1. HAPPY PRIDE, Y’ALL
Except for in-uniform cops.
2. MASSIVE COMET TO ENTER INTO OUR SOLAR SYSTEM
2014 UN271, as it’s known, could wreck you but won’t. Mostly it’s just lonely.
3. WALLETHUB-DOT-COM STUDY SAYS NEW MEXICO IS THE WORST STATE IN WHICH TO LIVE
Obviously they didn’t take where to get good chile or see sick-ass lowriders into account, but sure, yeah, we’ll just be here with our arts and sunsets and people while Texas does...whatever it is they do over there.
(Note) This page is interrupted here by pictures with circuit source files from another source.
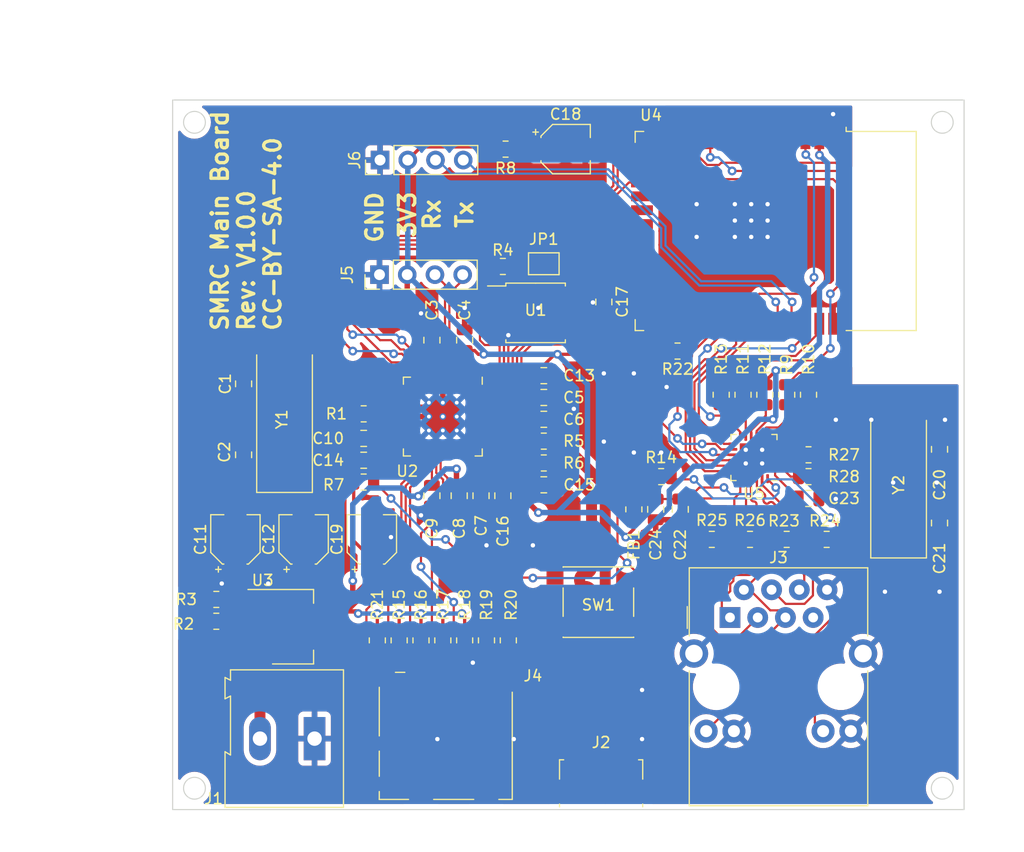
<source format=kicad_pcb>
(kicad_pcb (version 20211014) (generator pcbnew)

  (general
    (thickness 1.6)
  )

  (paper "A4")
  (title_block
    (title "Main Board")
    (date "2022-03-19")
    (rev "V1.0.0")
    (company "Matthew Nickson")
    (comment 1 "Licence: CC-BY-SA-4.0")
  )

  (layers
    (0 "F.Cu" signal)
    (31 "B.Cu" signal)
    (32 "B.Adhes" user "B.Adhesive")
    (33 "F.Adhes" user "F.Adhesive")
    (34 "B.Paste" user)
    (35 "F.Paste" user)
    (36 "B.SilkS" user "B.Silkscreen")
    (37 "F.SilkS" user "F.Silkscreen")
    (38 "B.Mask" user)
    (39 "F.Mask" user)
    (40 "Dwgs.User" user "User.Drawings")
    (41 "Cmts.User" user "User.Comments")
    (42 "Eco1.User" user "User.Eco1")
    (43 "Eco2.User" user "User.Eco2")
    (44 "Edge.Cuts" user)
    (45 "Margin" user)
    (46 "B.CrtYd" user "B.Courtyard")
    (47 "F.CrtYd" user "F.Courtyard")
    (48 "B.Fab" user)
    (49 "F.Fab" user)
    (50 "User.1" user)
    (51 "User.2" user)
    (52 "User.3" user)
    (53 "User.4" user)
    (54 "User.5" user)
    (55 "User.6" user)
    (56 "User.7" user)
    (57 "User.8" user)
    (58 "User.9" user)
  )

  (setup
    (stackup
      (layer "F.SilkS" (type "Top Silk Screen"))
      (layer "F.Paste" (type "Top Solder Paste"))
      (layer "F.Mask" (type "Top Solder Mask") (thickness 0.01))
      (layer "F.Cu" (type "copper") (thickness 0.035))
      (layer "dielectric 1" (type "core") (thickness 1.51) (material "FR4") (epsilon_r 4.5) (loss_tangent 0.02))
      (layer "B.Cu" (type "copper") (thickness 0.035))
      (layer "B.Mask" (type "Bottom Solder Mask") (thickness 0.01))
      (layer "B.Paste" (type "Bottom Solder Paste"))
      (layer "B.SilkS" (type "Bottom Silk Screen"))
      (copper_finish "None")
      (dielectric_constraints no)
    )
    (pad_to_mask_clearance 0)
    (aux_axis_origin 111 68.20625)
    (pcbplotparams
      (layerselection 0x00010fc_ffffffff)
      (disableapertmacros false)
      (usegerberextensions false)
      (usegerberattributes true)
      (usegerberadvancedattributes true)
      (creategerberjobfile true)
      (svguseinch false)
      (svgprecision 6)
      (excludeedgelayer true)
      (plotframeref false)
      (viasonmask false)
      (mode 1)
      (useauxorigin false)
      (hpglpennumber 1)
      (hpglpenspeed 20)
      (hpglpendiameter 15.000000)
      (dxfpolygonmode true)
      (dxfimperialunits true)
      (dxfusepcbnewfont true)
      (psnegative false)
      (psa4output false)
      (plotreference true)
      (plotvalue true)
      (plotinvisibletext false)
      (sketchpadsonfab false)
      (subtractmaskfromsilk false)
      (outputformat 1)
      (mirror false)
      (drillshape 1)
      (scaleselection 1)
      (outputdirectory "")
    )
  )

  (net 0 "")
  (net 1 "GND")
  (net 2 "Net-(C1-Pad2)")
  (net 3 "Net-(C2-Pad2)")
  (net 4 "+3V3")
  (net 5 "/Power/12V_IN")
  (net 6 "+1V1")
  (net 7 "/~{RST}")
  (net 8 "Net-(C20-Pad1)")
  (net 9 "Net-(C21-Pad1)")
  (net 10 "Net-(C22-Pad1)")
  (net 11 "/USB_D+")
  (net 12 "/USB_D-")
  (net 13 "/Network/LED_SPEED")
  (net 14 "/Network/LED_ACT")
  (net 15 "unconnected-(J3-Pad7)")
  (net 16 "/Network/RXN")
  (net 17 "/Network/RXP")
  (net 18 "/Network/TXN")
  (net 19 "/Network/TXP")
  (net 20 "Net-(J4-Pad1)")
  (net 21 "Net-(J4-Pad8)")
  (net 22 "/SD_CS")
  (net 23 "/SD_MOSI")
  (net 24 "/SD_CLK")
  (net 25 "/SD_MISO")
  (net 26 "/SD_DET")
  (net 27 "unconnected-(J4-Pad9)")
  (net 28 "/UART_RX")
  (net 29 "/UART_TX")
  (net 30 "/Network/UART_RX")
  (net 31 "/Network/UART_TX")
  (net 32 "/~{USB_BOOT}")
  (net 33 "Net-(R1-Pad2)")
  (net 34 "Net-(R2-Pad2)")
  (net 35 "/QSPI_SS")
  (net 36 "/Network/RXD0")
  (net 37 "Net-(R9-Pad2)")
  (net 38 "/Network/RXD1")
  (net 39 "Net-(R10-Pad2)")
  (net 40 "/Network/CRS_DV")
  (net 41 "Net-(R11-Pad2)")
  (net 42 "Net-(R12-Pad1)")
  (net 43 "/Network/MDIO")
  (net 44 "Net-(R14-Pad1)")
  (net 45 "/Network/~{PHY_RST}")
  (net 46 "/QSPI_SD1")
  (net 47 "/QSPI_SD2")
  (net 48 "/QSPI_SD0")
  (net 49 "/QSPI_SCLK")
  (net 50 "/QSPI_SD3")
  (net 51 "unconnected-(U2-Pad8)")
  (net 52 "unconnected-(U2-Pad9)")
  (net 53 "/NET_MISO")
  (net 54 "/NET_CS")
  (net 55 "/NET_CLK")
  (net 56 "/NET_MOSI")
  (net 57 "unconnected-(U2-Pad15)")
  (net 58 "unconnected-(U2-Pad16)")
  (net 59 "unconnected-(U2-Pad17)")
  (net 60 "unconnected-(U2-Pad18)")
  (net 61 "unconnected-(U2-Pad24)")
  (net 62 "unconnected-(U2-Pad25)")
  (net 63 "unconnected-(U2-Pad27)")
  (net 64 "unconnected-(U2-Pad28)")
  (net 65 "unconnected-(U2-Pad29)")
  (net 66 "Net-(R5-Pad1)")
  (net 67 "Net-(R6-Pad1)")
  (net 68 "unconnected-(U2-Pad2)")
  (net 69 "unconnected-(U2-Pad3)")
  (net 70 "unconnected-(U2-Pad36)")
  (net 71 "unconnected-(U2-Pad37)")
  (net 72 "unconnected-(U2-Pad38)")
  (net 73 "unconnected-(U2-Pad39)")
  (net 74 "unconnected-(U2-Pad40)")
  (net 75 "unconnected-(U2-Pad41)")
  (net 76 "unconnected-(U4-Pad4)")
  (net 77 "unconnected-(U4-Pad5)")
  (net 78 "unconnected-(U4-Pad6)")
  (net 79 "unconnected-(U4-Pad7)")
  (net 80 "unconnected-(U4-Pad8)")
  (net 81 "unconnected-(U4-Pad9)")
  (net 82 "unconnected-(U4-Pad17)")
  (net 83 "unconnected-(U4-Pad18)")
  (net 84 "unconnected-(U4-Pad19)")
  (net 85 "unconnected-(U4-Pad20)")
  (net 86 "unconnected-(U4-Pad21)")
  (net 87 "unconnected-(U4-Pad22)")
  (net 88 "unconnected-(U4-Pad24)")
  (net 89 "/Network/REF_CLK")
  (net 90 "unconnected-(U4-Pad26)")
  (net 91 "unconnected-(U4-Pad27)")
  (net 92 "unconnected-(U4-Pad28)")
  (net 93 "/Network/TXD0")
  (net 94 "unconnected-(U4-Pad32)")
  (net 95 "/Network/TXEN")
  (net 96 "/Network/TXD1")
  (net 97 "/Network/MDC")
  (net 98 "unconnected-(U5-Pad6)")
  (net 99 "unconnected-(U2-Pad4)")
  (net 100 "unconnected-(U2-Pad5)")
  (net 101 "unconnected-(J2-Pad1)")
  (net 102 "unconnected-(J2-Pad4)")
  (net 103 "Net-(R27-Pad1)")
  (net 104 "Net-(U5-Pad2)")

  (footprint "Resistor_SMD:R_0805_2012Metric" (layer "F.Cu") (at 163.25 95.20625 -90))

  (footprint "Resistor_SMD:R_0805_2012Metric" (layer "F.Cu") (at 129.75 117.70625 -90))

  (footprint "Resistor_SMD:R_0805_2012Metric" (layer "F.Cu") (at 115 115.95625))

  (footprint "Connector_USB:USB_Micro-B_Molex_47346-0001" (layer "F.Cu") (at 150.25 130.35625))

  (footprint "Capacitor_SMD:C_0805_2012Metric" (layer "F.Cu") (at 139.25 104.45625 -90))

  (footprint "Resistor_SMD:R_0805_2012Metric" (layer "F.Cu") (at 131.75 117.70625 -90))

  (footprint "Capacitor_SMD:C_0805_2012Metric" (layer "F.Cu") (at 145 97.45625))

  (footprint "Capacitor_SMD:C_0805_2012Metric" (layer "F.Cu") (at 117.5 94.20625 90))

  (footprint "Capacitor_SMD:C_0805_2012Metric" (layer "F.Cu") (at 145 93.45625))

  (footprint "Connector_PinHeader_2.54mm:PinHeader_1x04_P2.54mm_Vertical" (layer "F.Cu") (at 129.95 84.20625 90))

  (footprint "Resistor_SMD:R_0805_2012Metric" (layer "F.Cu") (at 135.75 117.70625 -90))

  (footprint "Resistor_SMD:R_0805_2012Metric" (layer "F.Cu") (at 137.75 117.70625 -90))

  (footprint "Crystal:Crystal_SMD_HC49-SD" (layer "F.Cu") (at 177.5 103.45625 90))

  (footprint "Capacitor_SMD:C_0805_2012Metric" (layer "F.Cu") (at 137.25 104.45625 -90))

  (footprint "Resistor_SMD:R_0805_2012Metric" (layer "F.Cu") (at 141.25 83.45625 180))

  (footprint "Resistor_SMD:R_0805_2012Metric" (layer "F.Cu") (at 167.25 108.45625))

  (footprint "Capacitor_SMD:CP_Elec_4x3" (layer "F.Cu") (at 147 72.70625))

  (footprint "Capacitor_SMD:C_0805_2012Metric" (layer "F.Cu") (at 134.75 104.45625 -90))

  (footprint "Resistor_SMD:R_0805_2012Metric" (layer "F.Cu") (at 163.89 108.45625 180))

  (footprint "RF_Module:ESP32-WROOM-32" (layer "F.Cu") (at 163.25 80.20625 -90))

  (footprint "Resistor_SMD:R_0805_2012Metric" (layer "F.Cu") (at 160.39 108.45625))

  (footprint "TerminalBlock:TerminalBlock_Altech_AK300-2_P5.00mm" (layer "F.Cu") (at 124 126.70625 180))

  (footprint "Resistor_SMD:R_0805_2012Metric" (layer "F.Cu") (at 161.25 95.20625 90))

  (footprint "Connector_Card:microSD_HC_Molex_104031-0811" (layer "F.Cu") (at 136 126.45625))

  (footprint "Capacitor_SMD:C_0805_2012Metric" (layer "F.Cu") (at 145 103.45625))

  (footprint "Capacitor_SMD:C_0805_2012Metric" (layer "F.Cu") (at 150.5 86.70625 -90))

  (footprint "Resistor_SMD:R_0805_2012Metric" (layer "F.Cu") (at 169.25 95.20625 -90))

  (footprint "Resistor_SMD:R_0805_2012Metric" (layer "F.Cu") (at 128.5 103.20625))

  (footprint "Capacitor_SMD:CP_Elec_4x3" (layer "F.Cu") (at 123 108.45625 90))

  (footprint "Crystal:Crystal_SMD_HC49-SD" (layer "F.Cu") (at 121.25 97.45625 90))

  (footprint "Resistor_SMD:R_0805_2012Metric" (layer "F.Cu") (at 153.25 105.70625 90))

  (footprint "Jumper:SolderJumper-2_P1.3mm_Open_Pad1.0x1.5mm" (layer "F.Cu") (at 145 83.20625 180))

  (footprint "Resistor_SMD:R_0805_2012Metric" (layer "F.Cu") (at 170.9125 108.45625 180))

  (footprint "Resistor_SMD:R_0805_2012Metric" (layer "F.Cu") (at 128.5 96.95625))

  (footprint "Capacitor_SMD:C_0805_2012Metric" (layer "F.Cu") (at 145 95.45625))

  (footprint "Resistor_SMD:R_0805_2012Metric" (layer "F.Cu") (at 157.25 91.20625 180))

  (footprint "Capacitor_SMD:C_0805_2012Metric" (layer "F.Cu") (at 155.25 105.70625 -90))

  (footprint "Connector_PinHeader_2.54mm:PinHeader_1x04_P2.54mm_Vertical" (layer "F.Cu") (at 130 73.70625 90))

  (footprint "Resistor_SMD:R_0805_2012Metric" (layer "F.Cu") (at 139.75 117.70625 -90))

  (footprint "Resistor_SMD:R_0805_2012Metric" (layer "F.Cu") (at 145 101.45625))

  (footprint "Capacitor_SMD:C_0805_2012Metric" (layer "F.Cu") (at 169.25 104.70625))

  (footprint "Capacitor_SMD:C_0805_2012Metric" (layer "F.Cu") (at 181.25 106.95625 90))

  (footprint "Resistor_SMD:R_0805_2012Metric" (layer "F.Cu") (at 165.25 95.20625 90))

  (footprint "Capacitor_SMD:C_0805_2012Metric" (layer "F.Cu") (at 128.5 101.20625 180))

  (footprint "Resistor_SMD:R_0805_2012Metric" (layer "F.Cu") (at 115 113.95625 180))

  (footprint "Resistor_SMD:R_0805_2012Metric" (layer "F.Cu") (at 141.5 72.70625))

  (footprint "Capacitor_SMD:C_0805_2012Metric" (layer "F.Cu") (at 128.5 99.20625 180))

  (footprint "Resistor_SMD:R_0805_2012Metric" (layer "F.Cu") (at 169.25 100.70625))

  (footprint "Resistor_SMD:R_0805_2012Metric" (layer "F.Cu") (at 145 99.45625))

  (footprint "Capacitor_SMD:C_0805_2012Metric" (layer "F.Cu") (at 181.25 100.20625 -90))

  (footprint "Capacitor_SMD:CP_Elec_4x3" (layer "F.Cu")
    (tedit 5BCA39CF) (tstamp ca2c5f3f-362b-4808-b8c2-86726d31aa11)
    (at 116.75 108.45625 90)
    (descr "SMD capacitor, aluminum electrolytic, Nichicon, 4.0x3mm")
    (tags "capacitor electrolytic")
    (property "Sheetfile" "power.kicad_sch")
    (property "Sheetname" "Power")
    (path "/231cc77b-5131-4012-aaf5-7da506ac6a57/142b0082-520b-4d9f-9c9d-5f1bab250174")
    (attr smd)
    (fp_text reference "C11" (at 0 -3.2 90) (layer "F.SilkS")
      (effects (font (size 1 1) (thickness 0.15)))
      (tstamp 5ef603f2-8407-4088-9f29-0b64dd4b046f)
    )
    (fp_text value "0.1uF" (at 0 3.2 90) (layer "F.Fab"
... [678125 chars truncated]
</source>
Have shitty utilities, maybe?
4. KIWANIS CLUB TO ONCE AGAIN HOST FOURTH OF JULY FIREWORKS AT THE MALL
Just watch those instead of burning down your neighbor’s house, dorks.
5. PLAZA JUNETEENTH DJ, DANCE EVENT WAS TRULY OUTRAGEOUS
Turns out not partying for a year had an adverse affect on us, Santa Fe. Weird!
6. BIDEN GETS SNIPPY WITH REPORTER OVER PUTIN QUESTION, LATER APOLOGIZES
Cool, but if she’s anything like us she kinda loved that moment.
7. CURRENTS NEW MEDIA TAKES OVER CCA
And it’s as good as it’s ever been (plus there’s AC in there).